N650b debt: Oil marketers urge speedy payment

Image result for Major Oil Marketers Association of NigeriaOil marketers have appealed to the Federal Government to hasten payment of the over N650 billion fuel imports subsidy arrears owed them (marketers) over the years to save their assets from being taken over by banks.

The marketers, under the aegis of Major Oil Marketers Association of Nigeria (MOMAN), Depot and Petroleum Products Marketers Association (DAPPMAN), Independent Petroleum Products Importers (IPPIs) and Independent Petroleum Marketers Association of Nigeria (IPMAN) made the appeal in Lagos.

The Executive Secretary of DAPPMAN, Olufemi Adewole, who spoke on behalf of the marketers, urged the government to lessen the bureaucracy involved in the payment process.

Adewole said the inability of the Federal Government to pay the debt has resulted to massive job losses in the downstream subsector of the oil and gas industry, and affected the marketers’ business operation.

Adewole said that 60 per cent of marketers have been forced out of business as banks have taken over their depots, assets and properties due to their inability to pay back monies borrowed to import fuel.

He said many marketers were forced out of business, while others are struggling to survive due to the government’s inability to settle the subsidy arrears, saying the development is threatening investment in the downstream subsector.

The DAPPMA N scribe said, although, the Federal Government has earmarked money to clear the debts, the marketers were yet to be paid.

“The debt has had very adverse effects on our operations. I am aware of two depots that have been forcibly taken over by banks because they got injunctions from the courts. They did so the moment they heard that the National Assembly approved payment of the debt to marketers. Unfortunately, as at September 27th 2018, the money was yet to get into our accounts.”

He said the other challenge is that many of the marketers have laid off more than 90 per cent of their staff because of financial constraints.

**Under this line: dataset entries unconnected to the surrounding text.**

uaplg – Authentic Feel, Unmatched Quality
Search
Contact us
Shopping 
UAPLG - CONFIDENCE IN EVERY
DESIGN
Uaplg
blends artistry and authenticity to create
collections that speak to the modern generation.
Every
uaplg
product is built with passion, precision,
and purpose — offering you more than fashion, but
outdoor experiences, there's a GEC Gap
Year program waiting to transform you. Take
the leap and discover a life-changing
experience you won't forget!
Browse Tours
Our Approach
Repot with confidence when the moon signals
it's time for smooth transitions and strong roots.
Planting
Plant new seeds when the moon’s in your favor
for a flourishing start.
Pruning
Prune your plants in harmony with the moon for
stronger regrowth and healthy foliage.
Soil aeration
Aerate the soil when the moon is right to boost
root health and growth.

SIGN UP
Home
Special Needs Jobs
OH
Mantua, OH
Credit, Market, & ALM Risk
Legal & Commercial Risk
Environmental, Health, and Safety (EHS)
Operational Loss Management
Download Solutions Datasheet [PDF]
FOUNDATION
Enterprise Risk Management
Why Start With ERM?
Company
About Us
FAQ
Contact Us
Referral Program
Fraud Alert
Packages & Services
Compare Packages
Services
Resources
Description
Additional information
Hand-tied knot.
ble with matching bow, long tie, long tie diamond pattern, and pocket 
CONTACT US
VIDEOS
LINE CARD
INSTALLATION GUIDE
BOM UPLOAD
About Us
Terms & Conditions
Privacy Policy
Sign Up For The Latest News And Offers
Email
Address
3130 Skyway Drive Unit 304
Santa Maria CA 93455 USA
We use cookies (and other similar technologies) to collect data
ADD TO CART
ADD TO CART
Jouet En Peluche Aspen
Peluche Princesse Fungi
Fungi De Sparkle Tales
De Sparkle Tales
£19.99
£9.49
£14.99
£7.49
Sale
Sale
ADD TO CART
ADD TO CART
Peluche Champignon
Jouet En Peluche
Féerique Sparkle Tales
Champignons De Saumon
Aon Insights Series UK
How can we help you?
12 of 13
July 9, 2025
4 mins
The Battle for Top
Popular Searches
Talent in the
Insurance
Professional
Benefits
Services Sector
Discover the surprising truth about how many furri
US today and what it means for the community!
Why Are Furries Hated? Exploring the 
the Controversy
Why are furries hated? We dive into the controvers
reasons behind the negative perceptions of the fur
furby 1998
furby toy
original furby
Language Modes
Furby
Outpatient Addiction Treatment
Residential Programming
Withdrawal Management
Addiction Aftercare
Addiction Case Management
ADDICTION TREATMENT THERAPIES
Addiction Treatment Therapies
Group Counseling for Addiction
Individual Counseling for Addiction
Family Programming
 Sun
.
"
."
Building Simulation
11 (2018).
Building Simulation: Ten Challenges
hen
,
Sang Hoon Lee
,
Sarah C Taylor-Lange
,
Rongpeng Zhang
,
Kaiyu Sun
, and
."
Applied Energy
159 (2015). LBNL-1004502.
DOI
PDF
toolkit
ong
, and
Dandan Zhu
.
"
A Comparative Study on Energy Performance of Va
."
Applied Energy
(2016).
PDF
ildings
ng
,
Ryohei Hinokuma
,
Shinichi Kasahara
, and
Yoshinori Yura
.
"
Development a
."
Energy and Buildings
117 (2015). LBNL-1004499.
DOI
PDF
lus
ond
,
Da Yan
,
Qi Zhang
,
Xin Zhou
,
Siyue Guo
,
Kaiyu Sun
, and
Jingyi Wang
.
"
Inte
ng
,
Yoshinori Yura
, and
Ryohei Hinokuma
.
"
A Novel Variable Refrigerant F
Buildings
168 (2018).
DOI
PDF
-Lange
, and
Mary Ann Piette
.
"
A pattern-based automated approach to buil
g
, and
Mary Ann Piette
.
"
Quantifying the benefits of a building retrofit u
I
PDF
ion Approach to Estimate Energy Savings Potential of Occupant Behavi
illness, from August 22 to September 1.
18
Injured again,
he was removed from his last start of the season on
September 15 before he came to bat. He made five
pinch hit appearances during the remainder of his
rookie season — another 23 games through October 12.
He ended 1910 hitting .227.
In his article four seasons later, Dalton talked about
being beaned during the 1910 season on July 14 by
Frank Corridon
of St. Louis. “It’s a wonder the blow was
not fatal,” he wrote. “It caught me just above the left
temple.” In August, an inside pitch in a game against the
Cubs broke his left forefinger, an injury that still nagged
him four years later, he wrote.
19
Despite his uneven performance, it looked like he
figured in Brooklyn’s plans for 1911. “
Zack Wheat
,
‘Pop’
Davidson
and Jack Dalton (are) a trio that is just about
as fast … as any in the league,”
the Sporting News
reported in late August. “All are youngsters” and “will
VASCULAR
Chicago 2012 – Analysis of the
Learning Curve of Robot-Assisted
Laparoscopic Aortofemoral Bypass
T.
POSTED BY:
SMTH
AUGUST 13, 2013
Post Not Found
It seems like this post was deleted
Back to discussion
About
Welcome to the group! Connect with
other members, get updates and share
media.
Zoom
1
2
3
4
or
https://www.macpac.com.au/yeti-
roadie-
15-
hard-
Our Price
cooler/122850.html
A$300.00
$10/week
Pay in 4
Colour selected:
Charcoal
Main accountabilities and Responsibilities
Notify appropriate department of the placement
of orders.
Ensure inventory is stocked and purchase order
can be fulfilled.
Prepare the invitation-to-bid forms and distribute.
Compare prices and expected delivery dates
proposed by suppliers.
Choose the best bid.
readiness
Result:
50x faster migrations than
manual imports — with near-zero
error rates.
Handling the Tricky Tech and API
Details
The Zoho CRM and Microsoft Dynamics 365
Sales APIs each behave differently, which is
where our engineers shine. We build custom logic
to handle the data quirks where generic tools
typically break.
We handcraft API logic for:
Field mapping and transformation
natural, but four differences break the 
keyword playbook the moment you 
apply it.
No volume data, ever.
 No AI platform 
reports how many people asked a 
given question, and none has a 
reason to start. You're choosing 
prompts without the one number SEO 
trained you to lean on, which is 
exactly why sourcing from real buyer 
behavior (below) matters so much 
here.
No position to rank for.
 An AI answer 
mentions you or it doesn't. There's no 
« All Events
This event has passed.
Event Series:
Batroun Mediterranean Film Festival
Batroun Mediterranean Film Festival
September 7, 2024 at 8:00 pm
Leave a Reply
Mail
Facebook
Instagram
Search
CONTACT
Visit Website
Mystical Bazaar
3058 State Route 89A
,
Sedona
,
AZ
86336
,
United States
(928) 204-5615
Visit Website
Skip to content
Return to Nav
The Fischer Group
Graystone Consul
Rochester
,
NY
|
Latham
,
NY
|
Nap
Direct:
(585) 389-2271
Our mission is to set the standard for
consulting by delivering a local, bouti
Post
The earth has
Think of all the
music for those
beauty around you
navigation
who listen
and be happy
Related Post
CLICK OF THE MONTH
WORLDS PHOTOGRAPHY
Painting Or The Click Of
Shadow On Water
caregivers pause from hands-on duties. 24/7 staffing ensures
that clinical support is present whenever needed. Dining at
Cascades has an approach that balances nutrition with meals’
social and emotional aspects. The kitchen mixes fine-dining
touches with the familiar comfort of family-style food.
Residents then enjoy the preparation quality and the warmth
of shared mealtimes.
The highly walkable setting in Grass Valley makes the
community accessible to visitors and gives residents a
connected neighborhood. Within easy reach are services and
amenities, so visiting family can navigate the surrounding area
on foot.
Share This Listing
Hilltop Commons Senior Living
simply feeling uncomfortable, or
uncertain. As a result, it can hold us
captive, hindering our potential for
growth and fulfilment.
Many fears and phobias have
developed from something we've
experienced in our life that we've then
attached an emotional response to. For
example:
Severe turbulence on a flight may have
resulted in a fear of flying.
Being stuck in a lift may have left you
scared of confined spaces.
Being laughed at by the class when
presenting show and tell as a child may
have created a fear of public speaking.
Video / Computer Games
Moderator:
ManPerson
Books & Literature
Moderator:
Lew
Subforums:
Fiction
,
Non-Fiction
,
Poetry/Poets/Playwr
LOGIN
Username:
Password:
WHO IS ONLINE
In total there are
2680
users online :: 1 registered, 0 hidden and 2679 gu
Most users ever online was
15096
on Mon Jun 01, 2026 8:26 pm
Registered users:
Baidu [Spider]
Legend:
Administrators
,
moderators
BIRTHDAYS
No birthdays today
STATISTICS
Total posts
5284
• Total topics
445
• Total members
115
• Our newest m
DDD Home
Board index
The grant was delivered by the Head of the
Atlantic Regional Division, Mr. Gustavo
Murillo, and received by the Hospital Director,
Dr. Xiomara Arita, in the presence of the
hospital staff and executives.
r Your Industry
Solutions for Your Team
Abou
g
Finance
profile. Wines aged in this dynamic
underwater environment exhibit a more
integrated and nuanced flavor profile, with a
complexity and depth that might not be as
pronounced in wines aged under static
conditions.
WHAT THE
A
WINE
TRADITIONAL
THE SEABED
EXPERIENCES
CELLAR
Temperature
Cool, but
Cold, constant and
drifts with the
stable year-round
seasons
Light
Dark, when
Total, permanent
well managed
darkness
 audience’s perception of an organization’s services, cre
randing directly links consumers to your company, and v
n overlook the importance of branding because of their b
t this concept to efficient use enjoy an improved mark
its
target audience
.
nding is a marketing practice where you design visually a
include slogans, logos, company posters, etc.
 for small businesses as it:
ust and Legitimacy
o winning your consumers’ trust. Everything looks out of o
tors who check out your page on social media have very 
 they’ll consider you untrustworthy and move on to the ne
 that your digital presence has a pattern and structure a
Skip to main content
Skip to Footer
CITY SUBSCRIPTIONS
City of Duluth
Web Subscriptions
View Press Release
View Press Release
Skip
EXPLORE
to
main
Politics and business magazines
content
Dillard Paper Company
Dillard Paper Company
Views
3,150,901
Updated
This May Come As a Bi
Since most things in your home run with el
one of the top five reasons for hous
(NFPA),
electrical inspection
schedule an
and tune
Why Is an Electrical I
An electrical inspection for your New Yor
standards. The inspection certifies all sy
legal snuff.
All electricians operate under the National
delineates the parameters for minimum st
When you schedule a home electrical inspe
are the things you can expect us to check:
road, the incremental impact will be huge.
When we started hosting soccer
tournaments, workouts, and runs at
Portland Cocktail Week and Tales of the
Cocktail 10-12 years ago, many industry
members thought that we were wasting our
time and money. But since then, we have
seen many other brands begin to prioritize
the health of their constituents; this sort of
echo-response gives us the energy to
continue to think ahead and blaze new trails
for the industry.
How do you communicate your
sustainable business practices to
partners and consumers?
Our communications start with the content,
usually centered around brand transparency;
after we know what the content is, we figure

Adewole however said that the government has promised that part of the money would come as promissory note and cash saying the information gathered was that the government may pay only in promissory note. It means you have to go back and discount this promissory note in the bank. This means we are losing because the money has been delayed and this adds to the interest to be charged on our accounts.

He said the interest came about as a result of devaluation of the naira from N197 to N285 a dollar, adding that what was approved for payment is not the actual amount the government owed.

An independent marketer urged the government to deregulate the downstream sector, adding that deregulation would curb the huge amount of money spent on subsidy. According to him, marketers have run out of cash and their businesses are gradually going moribund.

“No marketer can import petrol with the present price differential. We cannot buy fuel at N174 per litre at the international market and sell at N145 without being paid the differentials. The NNPC imports fuel and uses its discretion to allocate products to marketers, adding that if the subsector is deregulated it would also help government to invest the subsidy money into other sectors.

The Chairman of South-West Chapel of the Nigeria Union of Petroleum and Natural Gas Workers (NUPENG), Mr. TayoAboyeji, said loading activities had been bad at most private depots. He attributed the situation to inability of marketers to import petroleum products.

He added that some depots have to convert their workers into contract staff. “Government should find a way to pay the marketers and deregulate the subsector to allow more players into the industry,” he added.